Fourth Sunday in Ordinary Time
Psalm 95:1-2, 6-9
1 Corinthians 7:32-35
In last Sunday’s gospel, Jesus began his public ministry telling the people that “This is the time of fulfillment. The Kingdom of God is at hand. Repent and believe in the gospel.” Jesus also called his disciples, who would not only accompany Him on his journeys, but who would also be instrumental in establishing His kingdom, “which was not of this world.”
In the gospel for this Fourth Sunday of Ordinary time we find Jesus performing his first miracle, the casting out of an evil spirit, and we see Jesus teaching with “authority, not like the teaching of the Scribes.” Those present could sense that there was something different about this Rabbi, this teacher from Nazareth. Not only did Jesus appear to know what He was talking about, but there was something about His demeanor that “astonished” them. At the beginning of his public ministry Jesus’ casting out a demon demonstrates His power over the ruler of this world, Satan. Like Moses of old, Jesus has come to deliver His people from the power of evil, and to purify them of their sins. Jesus is the fulfillment of Moses’ prophecy in the first reading from the Book of Deuteronomy. At the end of his earthly journey, Moses comforts his people by telling them “a prophet like me will the Lord, your God, raise up,” and God will put His “words into his mouth.” Jesus teaches as one having “authority,” just as Moses taught with authority.
Jesus’ authority was recognizably different from that of the Scribes, for He did not use that authority to rule over or subjugate people. Jesus’ authority was not about controlling people. He came to set people free.
True authority, the kind that has its origin in God, is never used to destroy lives. Instead of tearing down it builds up lives. No doubt we can think back to people who have made a lasting impression on our lives, either for good or bad. Perhaps it was a grandparent, an uncle, a parent, or a dear friend, who loved us and cared for us. Perhaps it was a teacher who encouraged us in our faith and exerted a positive impact on our lives. They possessed a God-given authority, and on account of their patience with our failures, their understanding of our idiosyncrasies, and their desire for what is best for us, they gave us a glimpse of the God we worship. On the other hand, there may be people in our past whom we remember with pain and discomfort, whose authority did not have its origin in God, and who exemplified all that is wrong with our world.

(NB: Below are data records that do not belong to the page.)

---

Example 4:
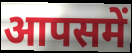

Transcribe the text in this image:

आपसमें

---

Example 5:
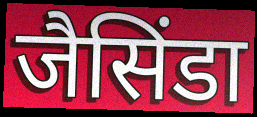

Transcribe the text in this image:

जैसिंडा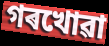
গৰখোৱা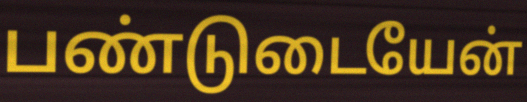
பண்டுடையேன்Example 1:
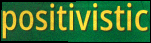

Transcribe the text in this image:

positivistic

We are called to be good teachers, good prophets, who, like Jesus, build up lives, and who give others a glimpse of the wonderful God who we worship.

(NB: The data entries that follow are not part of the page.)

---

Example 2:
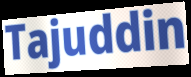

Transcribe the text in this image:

Tajuddin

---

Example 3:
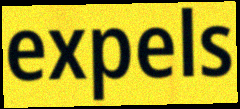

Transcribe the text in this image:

expels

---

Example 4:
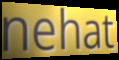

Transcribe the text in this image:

nehat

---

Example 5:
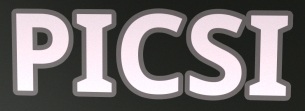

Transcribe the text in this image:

PICSI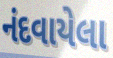
નંદવાયેલાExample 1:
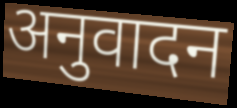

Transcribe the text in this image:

अनुवादन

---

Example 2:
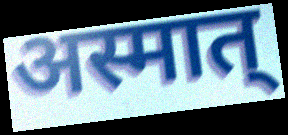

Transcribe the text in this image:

अस्मात्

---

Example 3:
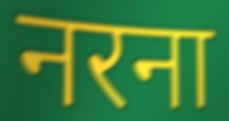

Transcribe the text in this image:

नरना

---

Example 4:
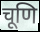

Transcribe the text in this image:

चूणि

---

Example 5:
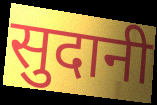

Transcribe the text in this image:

सुदानीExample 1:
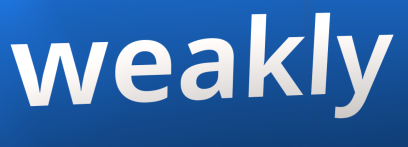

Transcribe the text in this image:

weakly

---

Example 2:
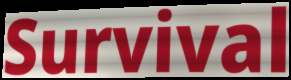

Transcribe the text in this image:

Survival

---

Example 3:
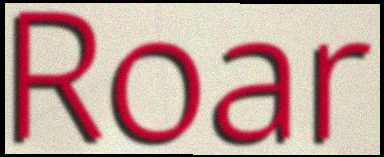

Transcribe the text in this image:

Roar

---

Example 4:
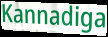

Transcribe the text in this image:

Kannadiga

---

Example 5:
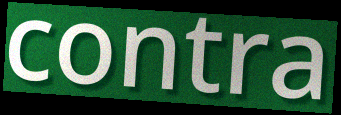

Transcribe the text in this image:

contraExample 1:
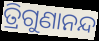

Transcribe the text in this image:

ତ୍ରିଗୁଣାନନ୍ଦ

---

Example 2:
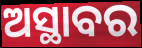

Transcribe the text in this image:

ଅସ୍ଥାବର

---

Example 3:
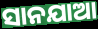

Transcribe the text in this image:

ସାନଯାଆ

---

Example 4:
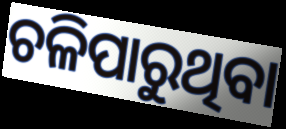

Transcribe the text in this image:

ଚଳିପାରୁଥିବା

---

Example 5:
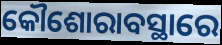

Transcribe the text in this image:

କୌଶୋରାବସ୍ଥାରେ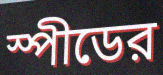
স্পীডের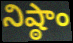
నిష్ఠాం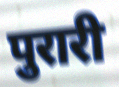
पुरारीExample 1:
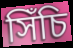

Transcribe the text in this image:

সিঁচি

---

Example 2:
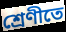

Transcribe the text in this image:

শ্ৰেণীতে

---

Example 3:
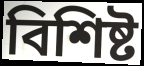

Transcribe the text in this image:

বিশিষ্ট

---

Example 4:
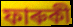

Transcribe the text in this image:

Hence, let us approach Jesus with trusting Faith so that he may free us from the evil spirits that keep us from praying and prevent us from loving and sharing our blessings with others. Our following in the footsteps of Jesus declares that he has power over all the “evil spirits,” the spirits of despair, fear, compulsiveness, selfishness, anger, resentment, and hostility. Through Word and Sacrament, Jesus brings that power to us and says the same words to the demons in our life, “Be gone!” Jesus says those words not just once, but often, until finally we are free from these demons entirely. Our gospel declares that Christ has power over any demon, so whether those demons be addictions, heartaches, secret sins – whatever our chains may be – Christ can set us free from them, and longs to do so. May Jesus free us from all those spirits which make us deaf, dumb, blind, lame and paralyzed, both physically and spiritually.